Les huit préoccupations mondaines
J'ai trouvé cette explication des huit extrêmes sur internet, que je trouve très parlante :
Quand nous avons une pensée, une parole ou effectuons une action, observons la motivation qui les sous-tend, si elle est liée (et c'est souvent le cas) à un de ces 8 dharma mondains, alors nous entretenons notre samsara.
Nous recherchons ou souhaitons des possessions, pensons que nous serons plus heureux avec. Quand nous avons des possessions, nous ne voulons pas les perdre et entretenons des pensées, paroles et actions afin de les protéger, nous nous y attachons et souffrons si nous les perdons. Nous sommes préoccupés par notre propre bonheur, et rejetons la souffrance, pris dans l'adoption et le rejet. Nous apprécions les louanges et rejetons les critiques. Nous apprécions la célébrité et n'aimons pas l'anonymat.
À cause de ces huit préoccupations mondaines, nous entretenons notre égocentrisme, notre « moi je », qui prend de l'importance, nous entretenons en même temps l'insatisfaction, et gaspillons notre existence humaine.
Ce que j'en ai retenu pour ma vie
Voici les principaux enseignements que j'ai retenus de ce festival et qui continuent de guider ma réflexion :
Une condition extérieure agréable n'est pas source de bonheur, c'est une réduction de souffrance. Car elle est impermanente. Si ces conditions extérieures étaient source de bonheur, plus nous mangerions, ferions du sport, aurions des rapports sexuels, de l'argent, et plus nous serions heureux. Mais arrive le moment où l'excès nous fait souffrir. Ce n'est pas le message du Bouddha qui nous dit qu'il faut apprécier ces choses mais y être non attaché.
Chérir les autres, peu importe leur comportement, sera toujours une source de bonheur. Cela peut être se réjouir que les gens dans les transports aient de quoi s'acheter un livre, un téléphone, des vêtements. Être heureux pour quelqu'un qui obtient ce que nous désirions, tout en sachant que si nous devons obtenir également cette chose, cela se produira au moment opportun.

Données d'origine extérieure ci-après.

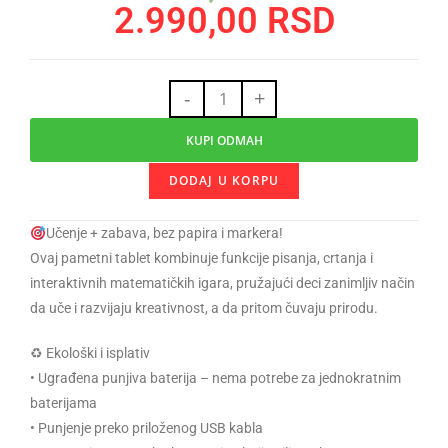
2.990,00
RSD
-
+
KUPI ODMAH
DODAJ U KORPU
Učenje + zabava, bez papira i markera!
Ovaj pametni tablet kombinuje funkcije pisanja, crtanja i
interaktivnih matematičkih igara, pružajući deci zanimljiv način
da uče i razvijaju kreativnost, a da pritom čuvaju prirodu.
♻ Ekološki i isplativ
• Ugrađena punjiva baterija – nema potrebe za jednokratnim
baterijama
• Punjenje preko priloženog USB kabla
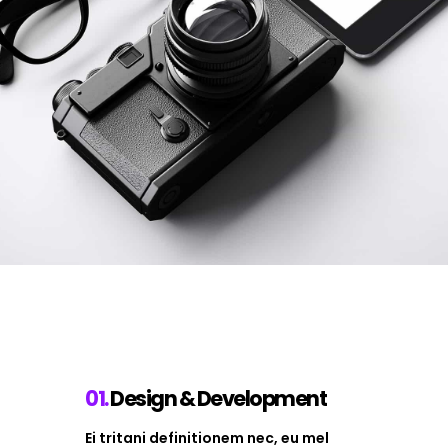
01.
Design & Development
Ei tritani definitionem nec, eu mel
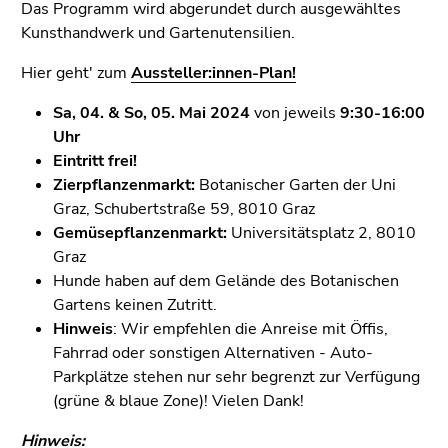
Seitenbereiche
Das Programm wird abgerundet durch ausgewähltes
Kunsthandwerk und Gartenutensilien.
Hier geht' zum
Aussteller:innen-Plan!
Sa, 04. & So, 05. Mai 2024
von jeweils
9:30-16:00
Uhr
Eintritt frei!
Zierpflanzenmarkt:
Botanischer Garten der Uni
Graz, Schubertstraße 59, 8010 Graz
Gemüsepflanzenmarkt:
Universitätsplatz 2, 8010
Graz
Hunde haben auf dem Gelände des Botanischen
Gartens keinen Zutritt.
Hinweis
: Wir empfehlen die Anreise mit Öffis,
Fahrrad oder sonstigen Alternativen - Auto-
Parkplätze stehen nur sehr begrenzt zur Verfügung
(grüne & blaue Zone)! Vielen Dank!
Hinweis:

Toute personne, indépendamment de ses pensées et de ses actions, est une bonne personne. C'est son essence, ce qu'elle est. Son esprit, sous l'influence des perturbations mentales, lui fait faire des choses qui ne sont pas « bien », mais ça ne définit pas qui elle est. Quand une personne en attaque une autre verbalement, puissions-nous avoir de la compassion pour elle car nous savons qu'elle plante alors des graines de souffrance futures.
Apprendre à se préoccuper des autres nous apportera infiniment plus de bonheur que de penser uniquement à nous-mêmes. En développant ces qualités, nous nous aidons nous-mêmes à être plus heureux, davantage connectés aux autres, et notre place se fait naturellement.
Ce festival m'a rappelé quelque chose d'essentiel : nous n'avons pas besoin de conditions extraordinaires pour être heureux. Nous avons besoin de transformer notre regard sur les conditions ordinaires. Et c'est un travail de chaque instant, un entraînement de l'esprit qui ne s'arrête jamais, mais qui, petit à petit, change tout.